The hand that we write with is partially determined by a handful of genes.
The preference for using one hand to write and perform major tasks has fascinated humans for centuries. Stigmatized as evil or even unnatural, left-handed individuals have experienced their share of discrimination over the course of history.
In today's modern society, being left-handed is less of a big deal, and the rate of left-handed preference has steadily risen over the past century.
Many well-known individuals belong to the group of around 10 percent of the population that is left-handed, with Leonardo Da Vinci, Albert Einstein, Marie Curie, and Barack Obama among them.
But what can science tell us about how hand preference is determined?
Why is it important to understand hand preference? Scientists believe that this knowledge will contribute to a greater understanding of how the body assigns certain tasks to particular body regions.
Although from the outside our bodies look as though they might be symmetrical, once we get below the skin, all sense of symmetry is lost.
Scientists call this lateralization, which refers to the structural or functional differences between the right- and left-hand sides of our body.
In the brain, this is certainly evident. Many functions of the brain - such as language, memory, attention, emotional processing, and face perception - are specialized on one side of the brain.
Handedness has long been linked to language lateralization. In the majority of right-handed individuals, language dominance is on the left side of the brain.
But while common myth may have us believe that in left-handed individuals the sides are switched, only a quarter show language dominance on the right side of the brain.
Today, there is a broader understanding of hand preference, and many scientists believe that handedness is more of a continuous spectrum, rather than being defined by absolutes.

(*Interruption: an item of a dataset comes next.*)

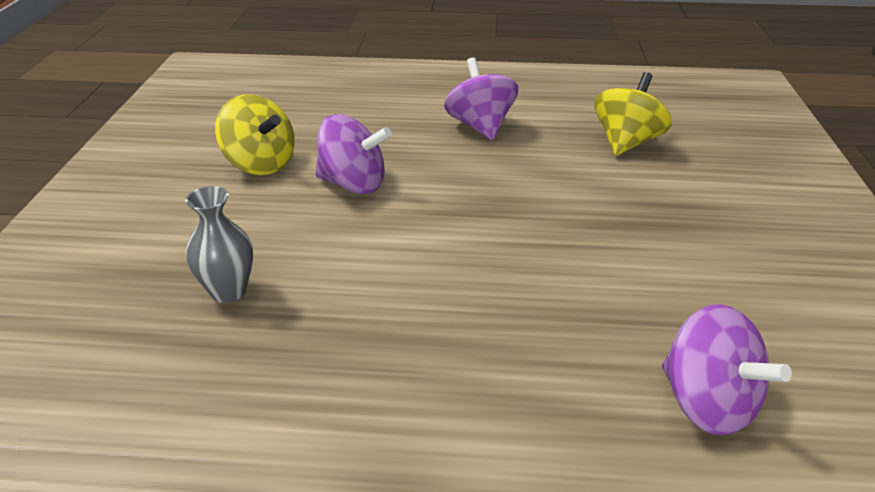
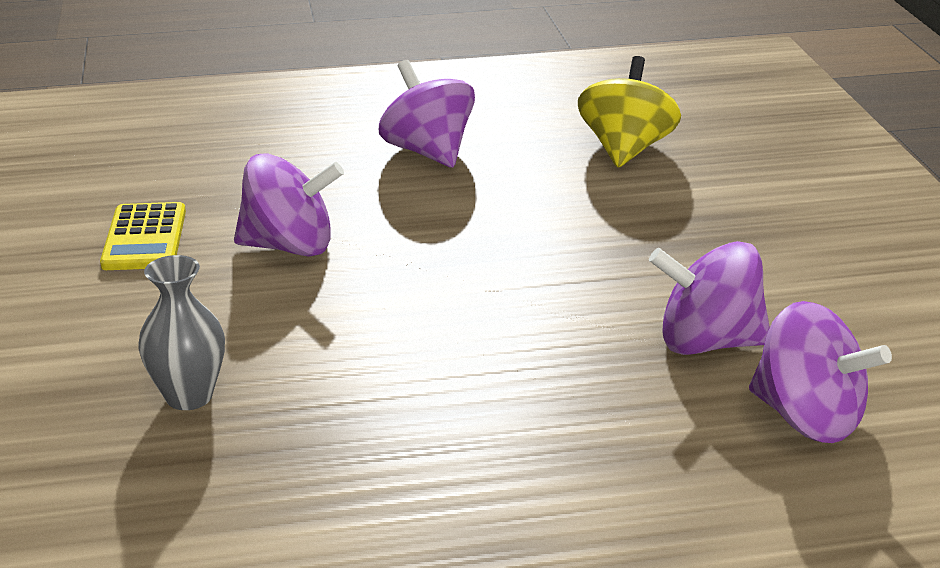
camera: 15 degrees left, 5 degrees down
(260, 164) = (144, 238): yellow spinning top -> yellow calculator
(640, 315) = (707, 343): none -> purple spinning top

Over time, two new categories have joined the traditional lefties and righties. "Mixed-handed" individuals have a preference for a particular hand for certain tasks, whereas "ambidextrous" people, thought to be exceptionally rare, can perform tasks equally well with both hands.
The big question that remains is whether our genes or our environment determine handedness.
Single gene theory or epigenetic regulation?
Initially, several theories postulated that a single gene was responsible for hand preference. The combination of both sets of this gene - inherited from our parents - would determine handedness.
While these theories sound simple and convincing, there is no genetic evidence to date to back them up. Instead, research shows that several genes contribute around 25 percent toward handedness, and the rest is down to other factors.
But what could these other factors be? Are they environmental factors, such as upbringing or cultural influences, or is a more complex biological system responsible for the major factor in determining hand preference?
One study suggested that individuals who were breast-fed for a minimum period of 6 weeks were less likely to be left-handed. Meanwhile, another recent study proposed that much of the influence over hand choice is actually down to epigenetics, or gene regulation, which, in some cases, can be inherited.
Although there is still a lot of conflicting evidence, technological advances in genetic analysis mean that scientists are steadily homing in on the mystery of hand preference.